Dr. Shakil Afridi ran a vaccination program to help the CIA collect DNA to verify that the man hiding in Abbotabad was, indeed, Mr. bin Laden. Yesterday Afridi was sentenced to 33 years in prison by a tribal court and issued a $3,500 fine on charges of "conspiring 'to wage war against Pakistan or depriving it of its sovereignty,' 'concealing existence of a plan to wage war against Pakistan' and 'condemnation of the creation of the state and advocacy of abolition of its sovereignty'," Pakistani newspaper Dawn reports.

“I think as far as the case of Mr. Afridi is concerned, it was in accordance with Pakistani laws and by the Pakistani courts, and we need to respect each other’s legal processes,” Foreign Ministry spokesman Moazzam Ali Khan told reporters today, according to Dawn.

But the US State Department said yesterday that there is "no basis" for Afridi's arrest. "We continue to see no basis for these charges, for him being held, for any of it," said spokeswoman Victoria Nuland, according to the Guardian. "We will continue to make representations."

The Guardian reports that the Obama administration is "privately" angry, insisting that the doctor was acting against Al Qaeda, not Pakistan. Defense Secretary Leon Panetta expressed his concerns about Afridi's arrest as early as January and the administration hoped for months that he would be released as the controversy stirred up by the bin Laden raid settled. 

The Christian Science Monitor notes that it's not a given that the US will intervene further on Afridi's behalf because the US and Pakistan have less and less common ground. That the US turned to a Pakistani citizen for help locating bin Laden, rather than Pakistan's Inter Services Intelligence (ISI) "speaks volumes" about the deterioration of relations between the two, he writes.

To Pakistan, Shakil Afridi is a traitor who helped a foreign power locate and kill an enemy on its territory. To the US, Dr. Afridi is a hero who will now, apparently, spend the next 33 years of his life in prison.

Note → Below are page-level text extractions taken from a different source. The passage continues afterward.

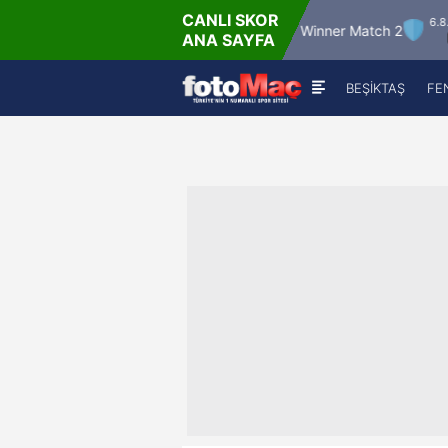
CANLI SKOR
6 - Per
6.8.2026 - Per
Winner Match 12
Winner Match 2
ANA SAYFA
00
22:00
BEŞİKTAŞ
FE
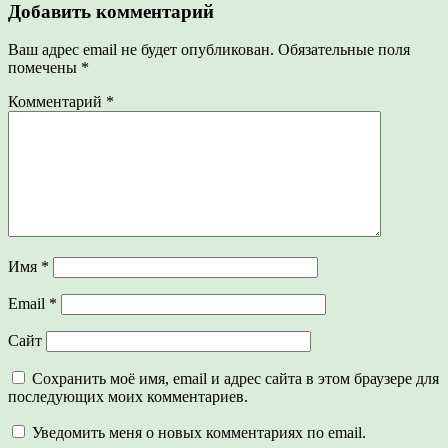
Добавить комментарий
Ваш адрес email не будет опубликован.
Обязательные поля
помечены
*
Комментарий
*
Имя
*
Email
*
Сайт
Сохранить моё имя, email и адрес сайта в этом браузере для
последующих моих комментариев.
Уведомить меня о новых комментариях по email.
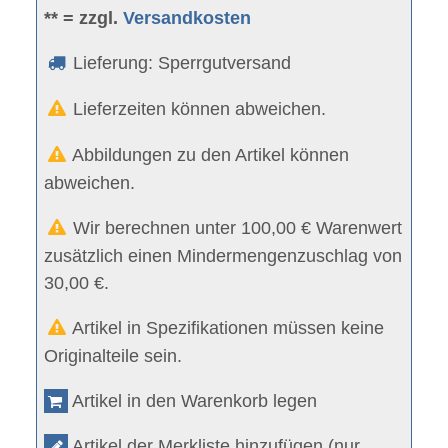
** = zzgl.
Versandkosten
Lieferung: Sperrgutversand
Lieferzeiten können abweichen.
Abbildungen zu den Artikel können
abweichen.
Wir berechnen unter 100,00 € Warenwert
zusätzlich einen Mindermengenzuschlag von
30,00 €.
Artikel in Spezifikationen müssen keine
Originalteile sein.
Artikel in den Warenkorb legen
Artikel der Merkliste hinzufügen (nur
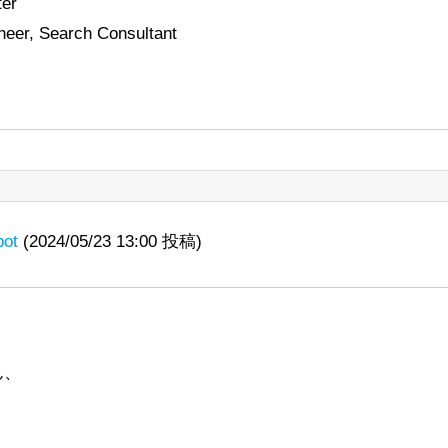
ter
neer, Search Consultant
bot
(2024/05/23 13:00 投稿)
ん、
。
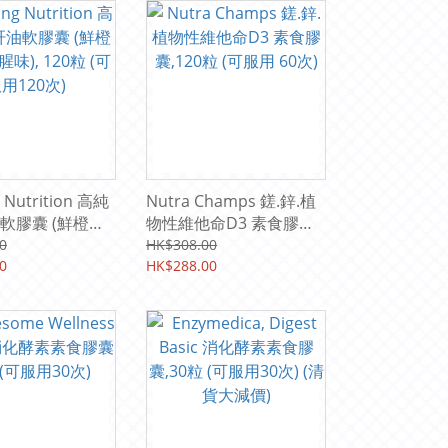
 Nutrition 高純
Nutra Champs 鎈.鋅.植
膠囊 (鮮橙味 ,
物性維他命D3 素食膠
, 120粒 (可服用
囊,120粒 (可服用 60次)
0
HK$308.00
0
HK$288.00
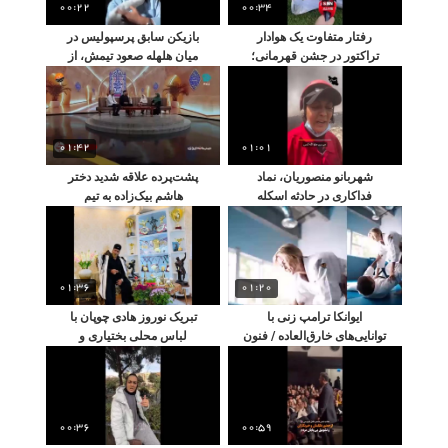
00:22
00:34
رفتار متفاوت یک هوادار
بازیکن سابق پرسپولیس در
تراکتور در جشن قهرمانی؛
میان هلهله صعود تیمش، از
سوژه‌ای که همه را شوکه کرد
عشقش خواستگاری کرد
01:42
01:01
شهربانو منصوریان، نماد
پشت‌پرده علاقه شدید دختر
فداکاری در حادثه اسکله
هاشم بیک‌زاده به تیم
شهید رجایی؛ چهره‌ای
استقلال؛ ناگفته‌هایی از زبان
ورزشی در دل بحران
خودش در صبحانه ایرانی
01:36
01:20
ایوانکا ترامپ زنی با
تبریک نوروز هادی چوپان با
توانایی‌های خارق‌العاده / فنون
لباس محلی بختیاری و
دفاع شخصی او، هر مهاجمی
دکوراسیون سنتی خانه‌اش:
را مغلوب می‌کند
لحظاتی خاطره‌انگیز از جشن
نوروزی با طعم اصالت
00:36
00:59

Now his sentencing marks another low-water mark for the US-Pakistani relationship, and highlights how little common ground the two countries share. But expectations for each side are now so low that it’s unlikely the US is going to adopt another full-court press as seen when another US spy – Raymond Davis– faced detention in Pakistan.

There’s also much less riding on the US-Pakistan relationship than even a year ago when the Davis affair erupted. NATO has managed to keep the Afghan war effort going, despite Pakistan cutting off supply lines through its territory. Then, too, trust has evaporated since the discovery of bin Laden in Pakistan and the unauthorized US raid to kill him.

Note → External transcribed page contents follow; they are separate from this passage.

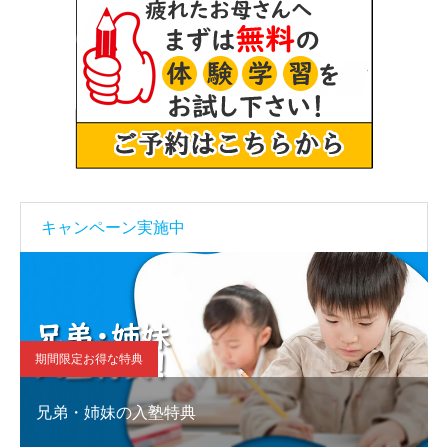
キャンペーン実施中
期間限定お得な特典
兄弟・姉妹の入塾特典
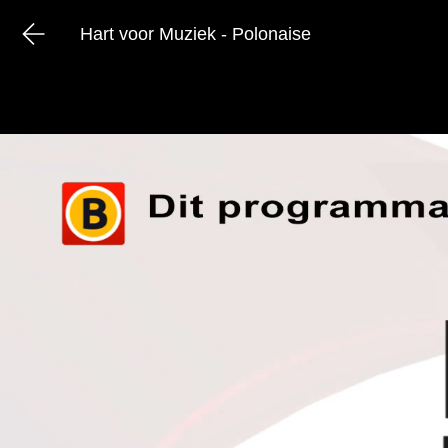
Hart voor Muziek - Polonaise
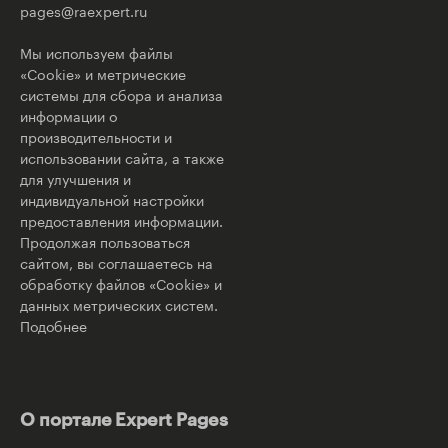
pages@raexpert.ru
Мы используем файлы
«Cookie» и метрические
системы для сбора и анализа
информации о
производительности и
использовании сайта, а также
для улучшения и
индивидуальной настройки
предоставления информации.
Продолжая пользоваться
сайтом, вы соглашаетесь на
обработку файлов «Cookie» и
данных метрических систем.
Подобнее
О портале Expert Pages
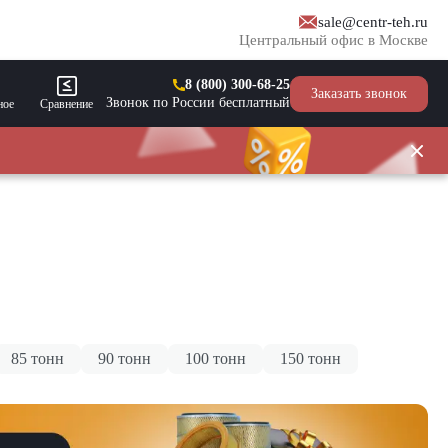
sale@centr-teh.ru
Центральный офис в Москве
8 (800) 300-68-25
Заказать звонок
Звонок по России бесплатный
ное
Сравнение
85 тонн
90 тонн
100 тонн
150 тонн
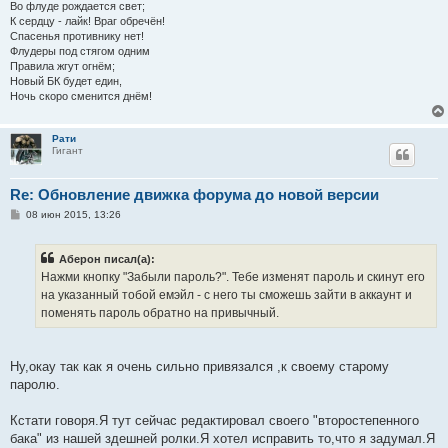
Во флуде рождается свет;
К сердцу - лайк! Враг обречён!
Спасенья противнику нет!
Флудеры под стягом одним
Правила жгут огнём;
Новый БК будет един,
Ночь скоро сменится днём!
Рати
Гигант
Re: Обновление движка форума до новой версии
С
08 июн 2015, 13:26
о
о
б
Аберон писал(а):
щ
е
Нажми кнопку "Забыли пароль?". Тебе изменят пароль и скинут его
н
на указанный тобой емэйл - с него ты сможешь зайти в аккаунт и
и
е
поменять пароль обратно на привычный.
Ну,окау так как я очень сильно привязался ,к своему старому
паролю.
Кстати говоря.Я тут сейчас редактировал своего "второстепенного
бака" из нашей здешней ролки.Я хотел исправить то,что я задумал.Я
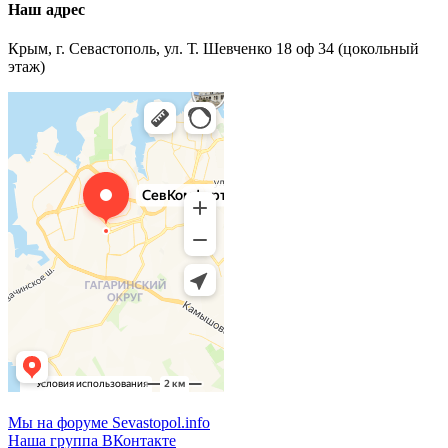
Наш адрес
Крым, г. Севастополь, ул. Т. Шевченко 18 оф 34 (цокольный
этаж)
Мы на форуме Sevastopol.info
Наша группа ВКонтакте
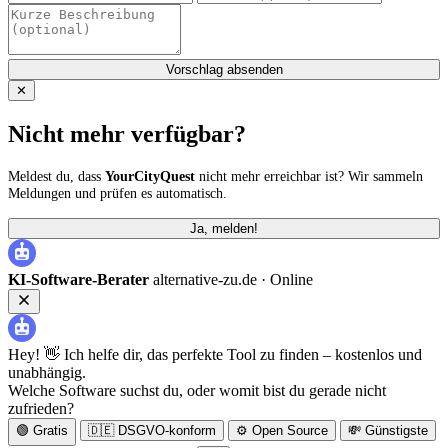
Vorschlag absenden
✕
Nicht mehr verfügbar?
Meldest du, dass
YourCityQuest
nicht mehr erreichbar ist? Wir sammeln
Meldungen und prüfen es automatisch.
Ja, melden!
KI-Software-Berater
alternative-zu.de ·
Online
Hey! 👋 Ich helfe dir, das perfekte Tool zu finden – kostenlos und
unabhängig.
Welche Software suchst du, oder womit bist du gerade nicht
zufrieden?
🟢 Gratis
🇩🇪 DSGVO-konform
⚙️ Open Source
💸 Günstigste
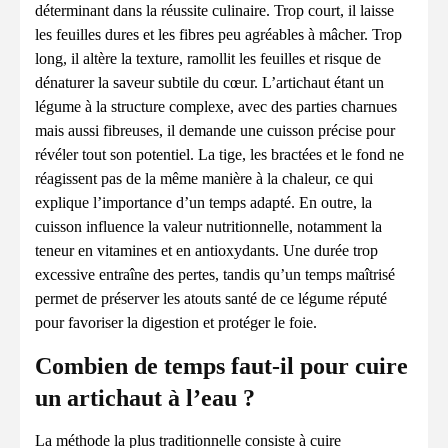
déterminant dans la réussite culinaire. Trop court, il laisse
les feuilles dures et les fibres peu agréables à mâcher. Trop
long, il altère la texture, ramollit les feuilles et risque de
dénaturer la saveur subtile du cœur. L’artichaut étant un
légume à la structure complexe, avec des parties charnues
mais aussi fibreuses, il demande une cuisson précise pour
révéler tout son potentiel. La tige, les bractées et le fond ne
réagissent pas de la même manière à la chaleur, ce qui
explique l’importance d’un temps adapté. En outre, la
cuisson influence la valeur nutritionnelle, notamment la
teneur en vitamines et en antioxydants. Une durée trop
excessive entraîne des pertes, tandis qu’un temps maîtrisé
permet de préserver les atouts santé de ce légume réputé
pour favoriser la digestion et protéger le foie.
Combien de temps faut-il pour cuire
un artichaut à l’eau ?
La méthode la plus traditionnelle consiste à cuire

Afridi's arrest is only today's headline example of the two countries' conflicting interests. The US drone campaign against suspected militants in Pakistan – wildly unpopular among the Pakistani public – continued with two strikes in the past two days. Ten people were killed today and four yesterday, according to Reuters. Pakistanis see the drone strikes as a violation of their sovereignty that also inflicts civilian casualties. 

Pakistan has repeatedly demanded an end to the attacks, although it also provides some assistance finding targets, Reuters reports. 

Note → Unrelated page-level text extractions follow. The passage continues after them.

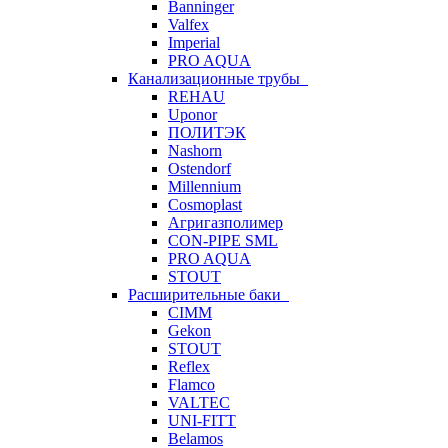
Banninger
Valfex
Imperial
PRO AQUA
Канализационные трубы
REHAU
Uponor
ПОЛИТЭК
Nashorn
Ostendorf
Millennium
Cosmoplast
Агригазполимер
CON-PIPE SML
PRO AQUA
STOUT
Расширительные баки
CIMM
Gekon
STOUT
Reflex
Flamco
VALTEC
UNI-FITT
Belamos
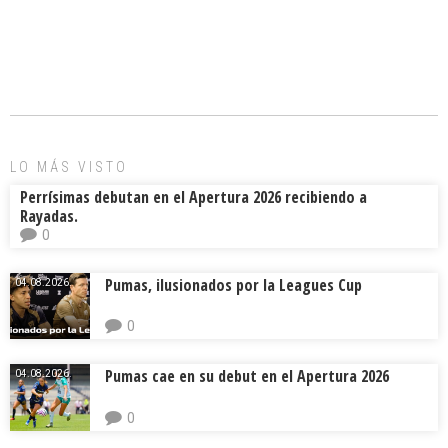
a
m
hr
o
ce
ai
e
m
b
l
a
p
o
d
ar
ok
s
tir
LO MÁS VISTO
Perrísimas debutan en el Apertura 2026 recibiendo a
Rayadas.
0
Pumas, ilusionados por la Leagues Cup
04.08.2026.
0
Pumas cae en su debut en el Apertura 2026
04.08.2026.
0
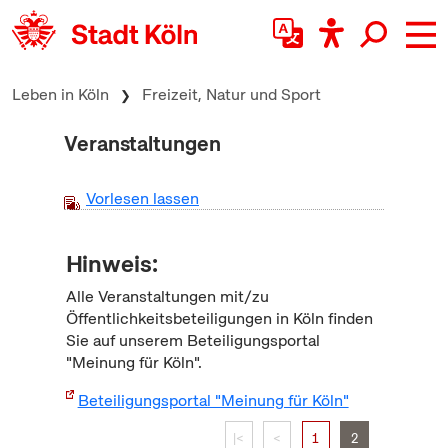
zum Inhalt springen
Leben in Köln
Freizeit, Natur und Sport
Veranstaltungen
Vorlesen lassen
Hinweis:
Alle Veranstaltungen mit/zu
Öffentlichkeitsbeteiligungen in Köln finden
Sie auf unserem Beteiligungsportal
"Meinung für Köln".
Beteiligungsportal "Meinung für Köln"
|<
<
1
2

The two countries are negotiating the reopening of NATO supply routes to Afghanistan via Pakistan, but negotiations have been repeatedly complicated by diplomatic spats between the two countries. The dispute regarding Afridi's arrest is likely to further strain negotiations. Pakistan shut down the trucking routes in retaliation for a November US airstrike that accidentally killed 24 Pakistani soldiers.